Exercise details: Copy out the records in full, word for word, without pictures.
[[ Supplied records, beginning ]]
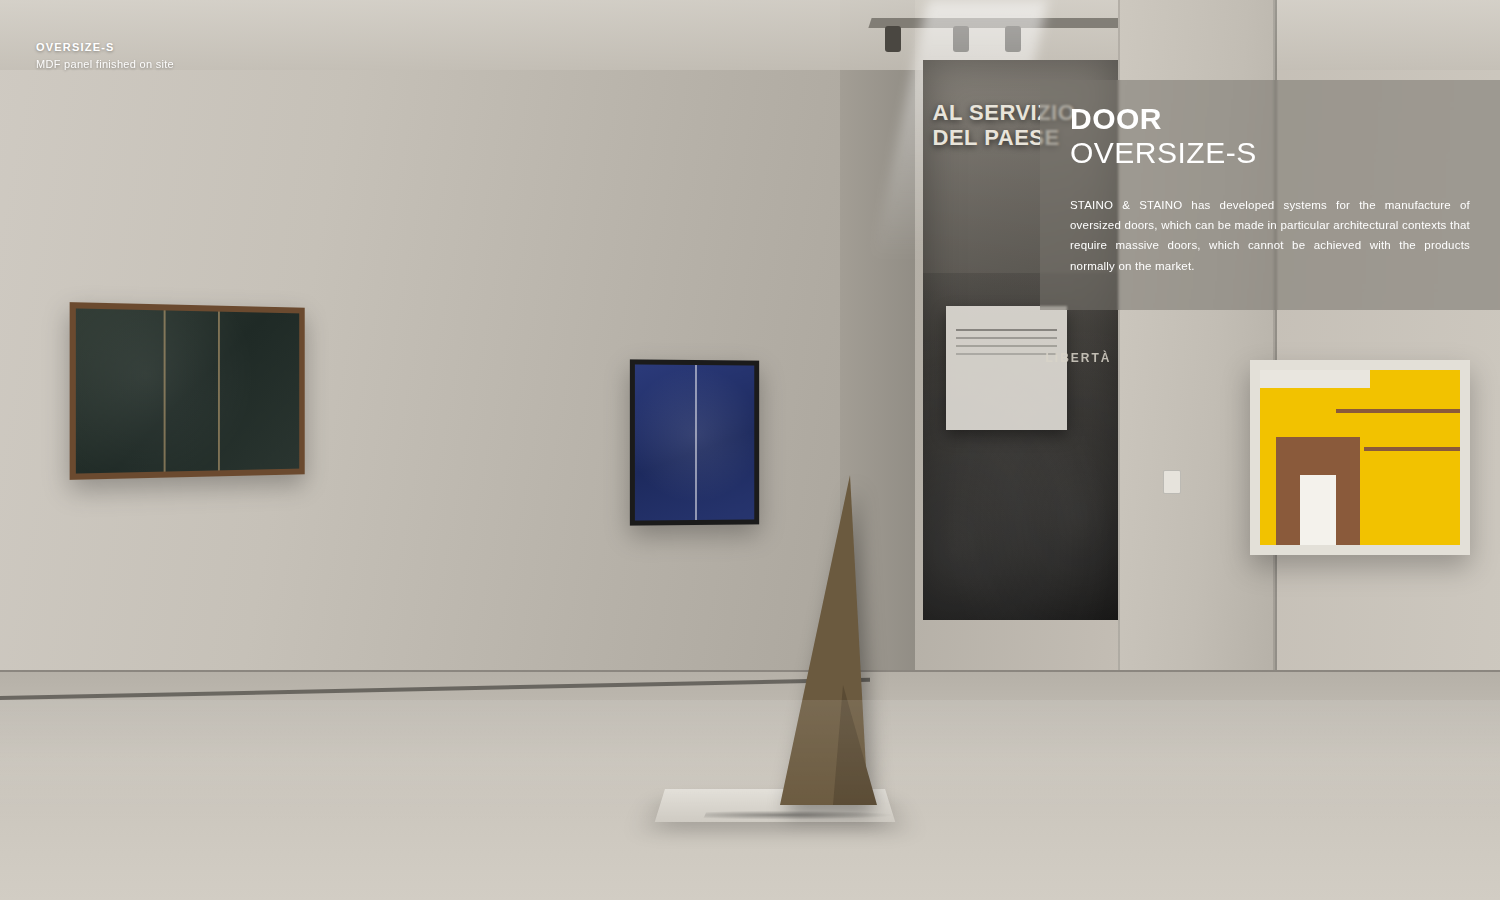AL SERVIZIO
DEL PAESE
LIBERTÀ
OVERSIZE-S
MDF panel finished on site
DOOROVERSIZE-S
STAINO & STAINO has developed systems for the manufacture of oversized doors, which can be made in particular architectural contexts that require massive doors, which cannot be achieved with the products normally on the market.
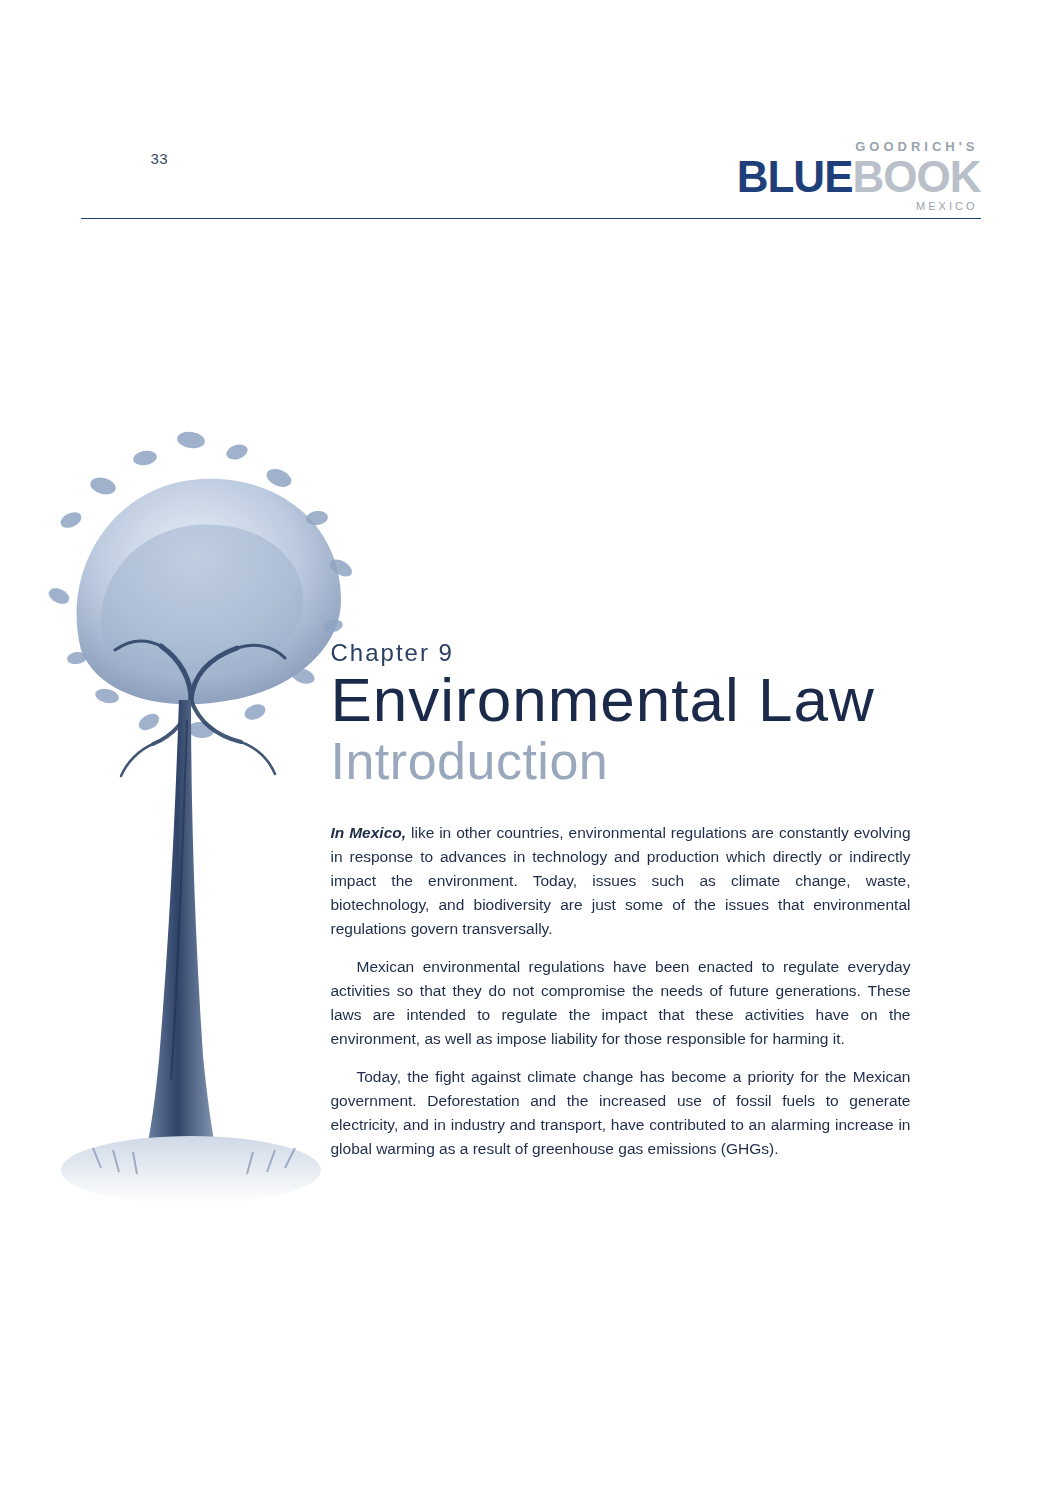33
GOODRICH'S
BLUE BOOK
MEXICO
Chapter 9
Environmental Law
Introduction
In Mexico, like in other countries, environmental regulations are constantly evolving in response to advances in technology and production which directly or indirectly impact the environment. Today, issues such as climate change, waste, biotechnology, and biodiversity are just some of the issues that environmental regulations govern transversally.
Mexican environmental regulations have been enacted to regulate everyday activities so that they do not compromise the needs of future generations. These laws are intended to regulate the impact that these activities have on the environment, as well as impose liability for those responsible for harming it.
Today, the fight against climate change has become a priority for the Mexican government. Deforestation and the increased use of fossil fuels to generate electricity, and in industry and transport, have contributed to an alarming increase in global warming as a result of greenhouse gas emissions (GHGs).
[[ Supplied records, end ]]
Solution:
AL SERVIZIO
DEL PAESE
LIBERTÀ
OVERSIZE-S
MDF panel finished on site
DOOROVERSIZE-S
STAINO & STAINO has developed systems for the manufacture of oversized doors, which can be made in particular architectural contexts that require massive doors, which cannot be achieved with the products normally on the market.
33
GOODRICH'S
BLUE BOOK
MEXICO
Chapter 9
Environmental Law
Introduction
In Mexico, like in other countries, environmental regulations are constantly evolving in response to advances in technology and production which directly or indirectly impact the environment. Today, issues such as climate change, waste, biotechnology, and biodiversity are just some of the issues that environmental regulations govern transversally.
Mexican environmental regulations have been enacted to regulate everyday activities so that they do not compromise the needs of future generations. These laws are intended to regulate the impact that these activities have on the environment, as well as impose liability for those responsible for harming it.
Today, the fight against climate change has become a priority for the Mexican government. Deforestation and the increased use of fossil fuels to generate electricity, and in industry and transport, have contributed to an alarming increase in global warming as a result of greenhouse gas emissions (GHGs).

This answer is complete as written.